Juan lacerda como Marcos Barragan // Reprodução HBO MAX
Marcos: o rival ingrato
Marcos é retratado como um artista invejoso e hostil. Segundo a narrativa, ele teria recebido uma chance de ouro das mãos de Chespirito e, mesmo assim, o traiu. A série o mostra constantemente alfinetando o criador, tomando decisões às escondidas, usando o personagem Quico sem autorização e causando atritos nos bastidores. Em várias cenas, ele parece forçar conflitos com o elenco e tornar o ambiente criativo tóxico como se estivesse ali apenas para provocar e tomar o protagonismo a qualquer custo. E Chespirito que tem um enorme poder, não faz absolutamente nada.
Embora seja verdade que Carlos Villagrán e Bolaños tiveram divergências ao longo da carreira, a série exagera no retrato negativo do ator, transformando-o praticamente em um vilão de novela. O próprio Villagrán declarou que não pretende processar a produção, pois sabe que ela foi escrita por alguém diretamente interessado em proteger a figura de Bolaños — seu filho. Mesmo assim, é desconfortável ver um personagem tão importante da história ser reduzido a uma caricatura maldosa.

Bárbara Lopez como Margarita // Reprodução HBO MAX
Margarita: a amante destruidora de famílias
Margarita é retratada como a mulher sedutora, ambiciosa, que faz de tudo para conquistar Chespirito e ganhar espaço — tanto na vida dele quanto na frente das câmeras. Na narrativa da série, ela manipula decisões, força sua presença nas produções e contribui diretamente para afastar o autor da família. A impressão deixada é clara: por causa dela, Bolaños deixou de lado a esposa e os filhos para mergulhar de cabeça no trabalho e no novo romance.
O problema é que essa versão contraria relatos públicos do próprio Bolaños. Em diversas entrevistas, ele afirmou ter passado mais de cinco anos insistindo em conquistar Florinda Meza. Ou seja, ele nunca foi vítima da situação, pelo contrário, ele tomou as decisões por vontade própria, inclusive ao abandonar sua família. Ainda assim, a série pinta Margarita como o símbolo da luxúria e da ambição que teria arruinado seu casamento.
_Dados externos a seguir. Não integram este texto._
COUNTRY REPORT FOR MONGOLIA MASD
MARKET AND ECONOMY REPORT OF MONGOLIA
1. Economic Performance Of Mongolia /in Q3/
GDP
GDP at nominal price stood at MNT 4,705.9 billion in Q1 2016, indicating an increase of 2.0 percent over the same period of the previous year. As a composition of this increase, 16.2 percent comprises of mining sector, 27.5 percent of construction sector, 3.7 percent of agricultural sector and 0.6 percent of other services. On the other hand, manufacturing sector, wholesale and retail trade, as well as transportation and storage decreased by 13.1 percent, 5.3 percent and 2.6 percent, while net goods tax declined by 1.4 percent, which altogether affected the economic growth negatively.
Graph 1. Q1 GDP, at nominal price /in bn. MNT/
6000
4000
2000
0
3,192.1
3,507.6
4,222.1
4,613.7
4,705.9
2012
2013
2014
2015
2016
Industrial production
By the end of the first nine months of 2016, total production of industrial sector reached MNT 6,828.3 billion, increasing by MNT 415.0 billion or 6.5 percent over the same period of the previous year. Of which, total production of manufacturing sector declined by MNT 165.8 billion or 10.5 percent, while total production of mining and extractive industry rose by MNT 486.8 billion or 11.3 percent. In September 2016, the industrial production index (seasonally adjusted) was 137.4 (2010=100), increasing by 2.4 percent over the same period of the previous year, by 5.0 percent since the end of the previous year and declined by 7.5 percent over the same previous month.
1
Esse retrato causou forte repercussão. Florinda, que já havia declarado sua oposição à série, agora se vê no centro de uma onda de críticas nas redes sociais. Muitos a taxam como “a amante que destruiu uma família”, reforçando a imagem negativa criada pela narrativa. A série, portanto, não só omite detalhes da história real, como alimenta o ódio contra uma figura central do legado de Chespirito.
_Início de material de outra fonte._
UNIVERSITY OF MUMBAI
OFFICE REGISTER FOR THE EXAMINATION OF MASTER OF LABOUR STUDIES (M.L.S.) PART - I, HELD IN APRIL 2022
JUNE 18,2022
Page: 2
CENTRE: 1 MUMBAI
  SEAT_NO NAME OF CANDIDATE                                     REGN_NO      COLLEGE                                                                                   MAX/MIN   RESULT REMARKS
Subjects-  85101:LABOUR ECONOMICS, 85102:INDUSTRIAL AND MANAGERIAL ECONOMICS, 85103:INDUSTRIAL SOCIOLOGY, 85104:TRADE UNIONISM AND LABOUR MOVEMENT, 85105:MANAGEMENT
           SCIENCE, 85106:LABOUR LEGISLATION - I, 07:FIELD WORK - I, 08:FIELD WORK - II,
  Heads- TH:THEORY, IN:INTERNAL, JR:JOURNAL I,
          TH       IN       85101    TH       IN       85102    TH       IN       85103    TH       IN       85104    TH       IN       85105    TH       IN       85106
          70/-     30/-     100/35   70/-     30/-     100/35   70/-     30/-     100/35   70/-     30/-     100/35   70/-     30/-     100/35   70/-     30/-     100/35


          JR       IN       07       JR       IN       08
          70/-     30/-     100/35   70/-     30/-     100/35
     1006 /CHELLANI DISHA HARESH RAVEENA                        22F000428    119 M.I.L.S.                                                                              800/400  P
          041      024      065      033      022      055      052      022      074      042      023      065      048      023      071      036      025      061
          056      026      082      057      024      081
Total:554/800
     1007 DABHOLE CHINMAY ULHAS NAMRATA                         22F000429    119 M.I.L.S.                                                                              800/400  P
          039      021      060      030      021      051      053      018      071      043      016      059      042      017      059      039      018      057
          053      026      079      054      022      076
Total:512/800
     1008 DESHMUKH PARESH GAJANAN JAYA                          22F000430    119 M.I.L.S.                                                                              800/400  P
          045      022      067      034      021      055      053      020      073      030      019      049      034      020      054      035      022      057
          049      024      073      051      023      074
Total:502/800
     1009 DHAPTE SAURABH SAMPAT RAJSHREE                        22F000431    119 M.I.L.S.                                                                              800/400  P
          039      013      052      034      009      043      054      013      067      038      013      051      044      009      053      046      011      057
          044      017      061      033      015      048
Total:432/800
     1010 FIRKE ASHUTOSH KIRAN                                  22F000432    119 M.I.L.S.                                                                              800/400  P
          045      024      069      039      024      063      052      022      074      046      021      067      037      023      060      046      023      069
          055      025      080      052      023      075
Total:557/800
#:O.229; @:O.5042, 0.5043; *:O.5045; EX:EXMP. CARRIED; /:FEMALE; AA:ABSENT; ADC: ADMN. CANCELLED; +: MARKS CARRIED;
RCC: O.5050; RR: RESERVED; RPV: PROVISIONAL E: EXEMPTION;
Enquanto suaviza o papel do próprio autor em tudo isso.
Boa noite, vizinhança (ou o saldo final
Chespirito: Foi Sem Querer Querendo é uma série visualmente encantadora, emocionalmente intensa e bem interpretada — mas que escolhe proteger demais sua figura central. O retrato, que poderia ser tão honesto quanto os de Rocketman ou Elvis, acaba caindo no mesmo erro de Bohemian Rhapsody: manter o mito intocado, mesmo às custas da verdade.
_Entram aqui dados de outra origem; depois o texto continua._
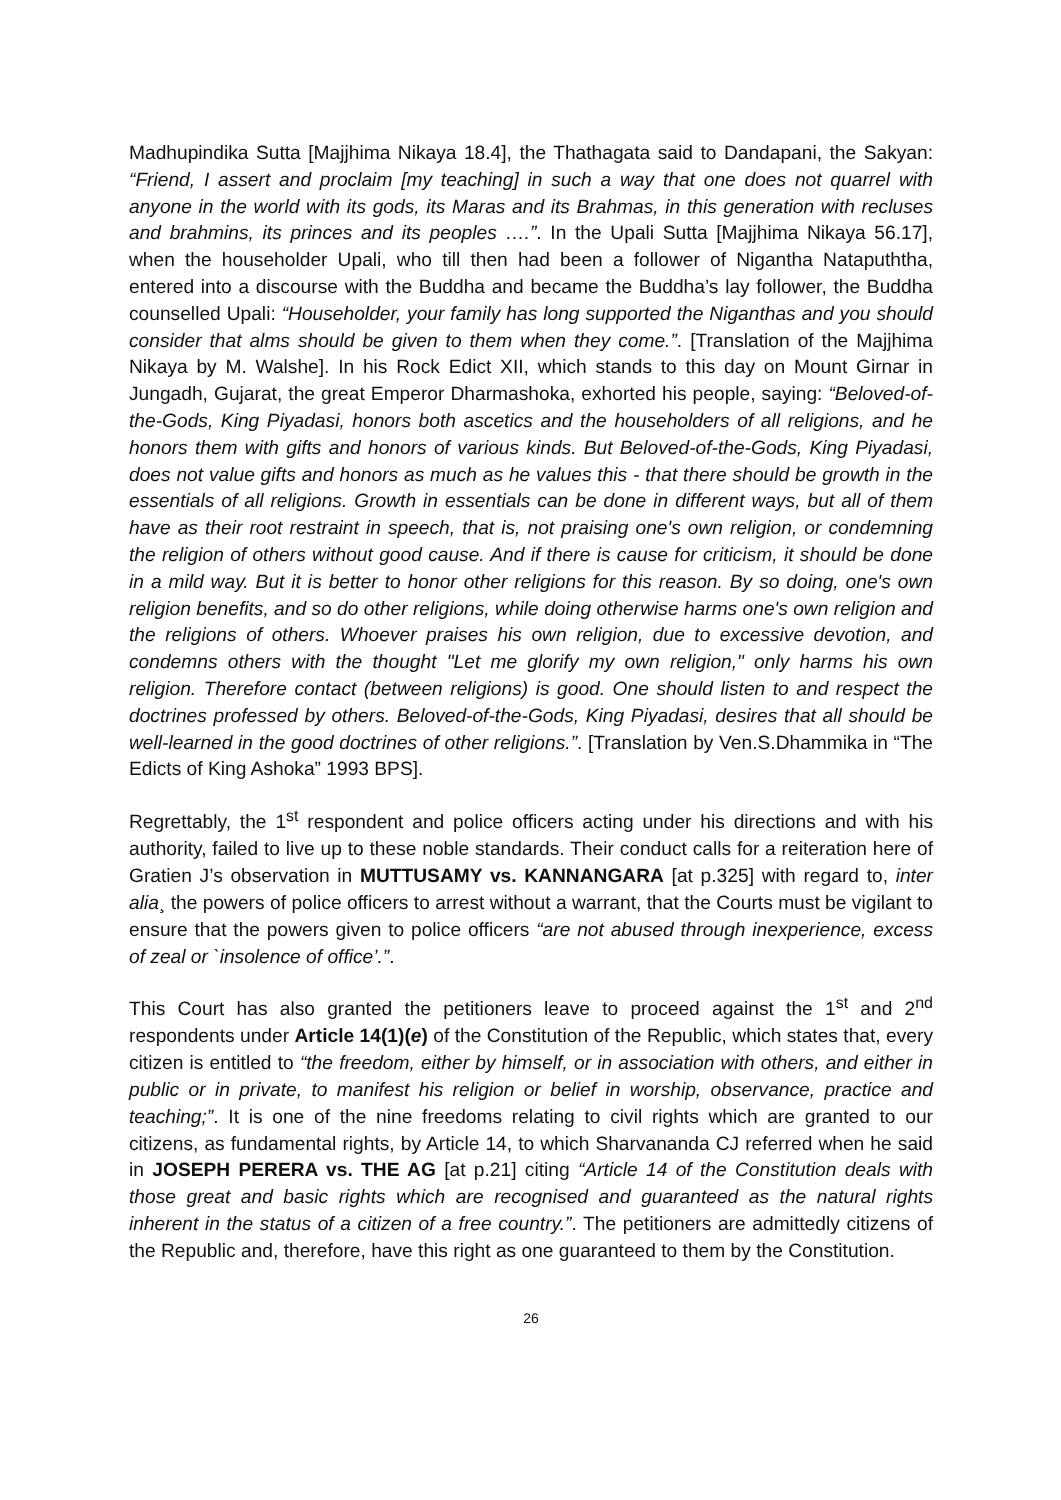Madhupindika Sutta [Majjhima Nikaya 18.4], the Thathagata said to Dandapani, the Sakyan: “Friend, I assert and proclaim [my teaching] in such a way that one does not quarrel with anyone in the world with its gods, its Maras and its Brahmas, in this generation with recluses and brahmins, its princes and its peoples ….”. In the Upali Sutta [Majjhima Nikaya 56.17], when the householder Upali, who till then had been a follower of Nigantha Natapuththa, entered into a discourse with the Buddha and became the Buddha’s lay follower, the Buddha counselled Upali: “Householder, your family has long supported the Niganthas and you should consider that alms should be given to them when they come.”. [Translation of the Majjhima Nikaya by M. Walshe]. In his Rock Edict XII, which stands to this day on Mount Girnar in Jungadh, Gujarat, the great Emperor Dharmashoka, exhorted his people, saying: “Beloved-of-the-Gods, King Piyadasi, honors both ascetics and the householders of all religions, and he honors them with gifts and honors of various kinds. But Beloved-of-the-Gods, King Piyadasi, does not value gifts and honors as much as he values this - that there should be growth in the essentials of all religions. Growth in essentials can be done in different ways, but all of them have as their root restraint in speech, that is, not praising one's own religion, or condemning the religion of others without good cause. And if there is cause for criticism, it should be done in a mild way. But it is better to honor other religions for this reason. By so doing, one's own religion benefits, and so do other religions, while doing otherwise harms one's own religion and the religions of others. Whoever praises his own religion, due to excessive devotion, and condemns others with the thought "Let me glorify my own religion," only harms his own religion. Therefore contact (between religions) is good. One should listen to and respect the doctrines professed by others. Beloved-of-the-Gods, King Piyadasi, desires that all should be well-learned in the good doctrines of other religions.”. [Translation by Ven.S.Dhammika in “The Edicts of King Ashoka” 1993 BPS].
Regrettably, the 1<sup>st</sup> respondent and police officers acting under his directions and with his authority, failed to live up to these noble standards. Their conduct calls for a reiteration here of Gratien J’s observation in MUTTUSAMY vs. KANNANGARA [at p.325] with regard to, inter alia¸ the powers of police officers to arrest without a warrant, that the Courts must be vigilant to ensure that the powers given to police officers “are not abused through inexperience, excess of zeal or `insolence of office’.”.
This Court has also granted the petitioners leave to proceed against the 1<sup>st</sup> and 2<sup>nd</sup> respondents under Article 14(1)(e) of the Constitution of the Republic, which states that, every citizen is entitled to “the freedom, either by himself, or in association with others, and either in public or in private, to manifest his religion or belief in worship, observance, practice and teaching;”. It is one of the nine freedoms relating to civil rights which are granted to our citizens, as fundamental rights, by Article 14, to which Sharvananda CJ referred when he said in JOSEPH PERERA vs. THE AG [at p.21] citing “Article 14 of the Constitution deals with those great and basic rights which are recognised and guaranteed as the natural rights inherent in the status of a citizen of a free country.”. The petitioners are admittedly citizens of the Republic and, therefore, have this right as one guaranteed to them by the Constitution.
26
Ainda assim, para fãs, curiosos ou quem tem interesse nos bastidores da televisão latino-americana, é um prato cheio. A ambientação de época, o figurino fiel e a recriação de cenas clássicas impressionam. A produção tem cuidado, tem carinho, tem alma. Mas é bem covarde,
No fim das contas, a série emociona, encanta e faz pensar mas fecha os olhos sempre que precisa ser mais crítica com as atitudes do próprio criador.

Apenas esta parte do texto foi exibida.